Engels, who, as Hudson notes, edited volume 3 of capital, puts it this way:

“If the crises demonstrate the incapacity of the bourgeoisie for managing any longer modern productive forces, the transformation of the great establishments for production and distribution into joint-stock companies, trusts, and State property, show how unnecessary the bourgeoisie are for that purpose. All the social functions of the capitalist has no further social function than that of pocketing dividends, tearing off coupons, and gambling on the Stock Exchange, where the different capitalists despoil one another of their capital. At first, the capitalistic mode of production forces out the workers. Now, it forces out the capitalists, and reduces them, just as it reduced the workers, to the ranks of the surplus-population, although not immediately into those of the industrial reserve army.”

Again, Michael Hudson is a liar who deliberately erases inconvenient history, lies about what remains, and lied about Marx’s own prediction of the necessity for the emergence of a purely speculative finance capital, based not on a Jewish conspiracy, but on the basis of the very development of industrial (productive) capital itself.

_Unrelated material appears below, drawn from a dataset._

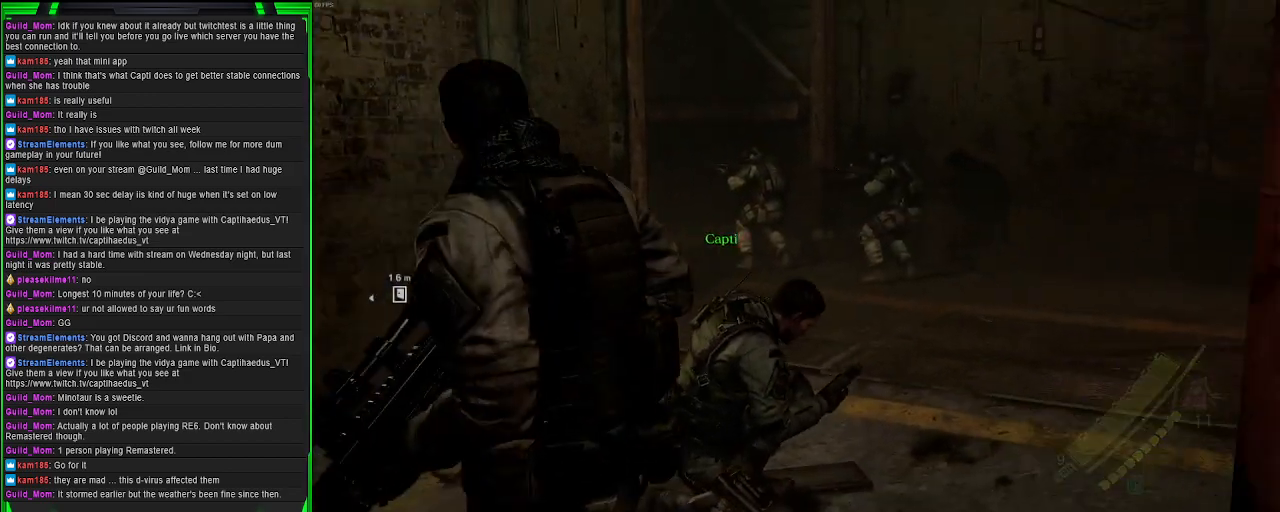
{"buttons": [], "left_stick": "center", "right_stick": "right", "events": [[17, "right_stick", "center"], [467, "right_stick", "right"], [500, "left_stick", "center"]]}
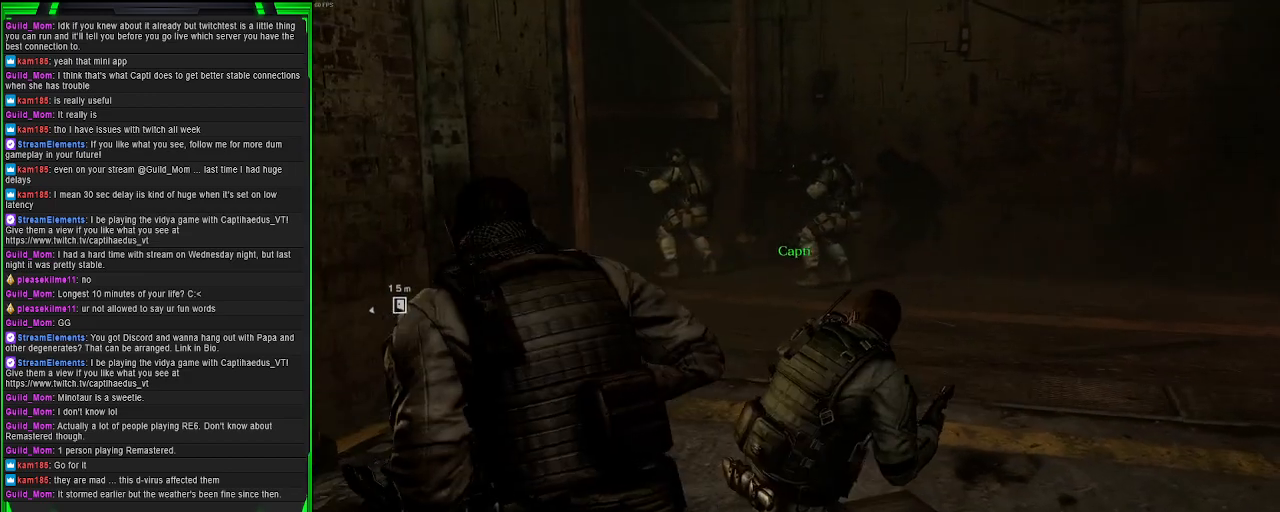
{"buttons": [], "left_stick": "center", "right_stick": "center", "events": [[183, "left_stick", "up"], [233, "right_stick", "center"], [400, "left_stick", "center"]]}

And if Hudson has a problem with me calling him a bald-faced fucking liar, he can find me.


The question is how does this superfluous capital, capital that no longer can produce any sort of surplus value, become finance capital? It becomes finance capital when it begins to finance the fascist state. It is through this financing that the state establishes its domination of all economic activity within society.

The state, therefore, rescues the superfluous capital thrown off by the development of the forces of production from oblivion by borrowing it and paying interest on it through the counterfeiting of the currency. Without the state paying fictitious interest on this superfluous capital, this capital would produce no profit at all. The disconnection between productive employment of capital and profits, cited by Krugman, is nothing more than the disconnection of value production from the production of use values. This disconnection begins the moment the fascist state begins borrowing the superfluous capital produced by the falling rate of profit and paying interest on it by counterfeiting currency.

The counterfeiting of currency allows profits to increase even as the socially necessary labor time required for the production of use values contracts. On the other hand, it makes possible the production of non-use values — values that satisfy no human needs whatsoever. In this latter category we can include the massive military expenditures of the fascist state headquartered in Washington. These massive expenditures become possible because the fascist state pays for them simply by counterfeiting the currency. Which is to say, Washington does not pay for its military expenditures at all, either directly or indirectly — not the profits nor the constant and variable capital used up in the production of this waste.

As can be seen from the above, finance capital has nothing whatsoever to do with the primitive merchant capital of precapitalist modes of production. This earlier form was subordinate to the production and exchange of commodities, while finance capital is completely independent of production of commodities. This is the essence of the deliberately misleading argument of Michael Hudson, and even, and more ominously, the errors of David Graeber: trying to link the debts of the fascist state to the debts of antiquity must, intended or not, play with the fires of the Holocaust. It misdirects attention from the true source of finance capital — capitalism itself — to a bunch of greedy Jews on Wall Street who are now realizing their ancient goal of world domination.

The truth of the matter is that all the opponents of labor theory run into a dead end particularly with their analysis of finance capital and must choose a way out of their theoretical difficulty. The first avenue of escape we have already seen play out in Europe; the other points toward the necessity of putting an end to the capitalist mode of production and to the state itself.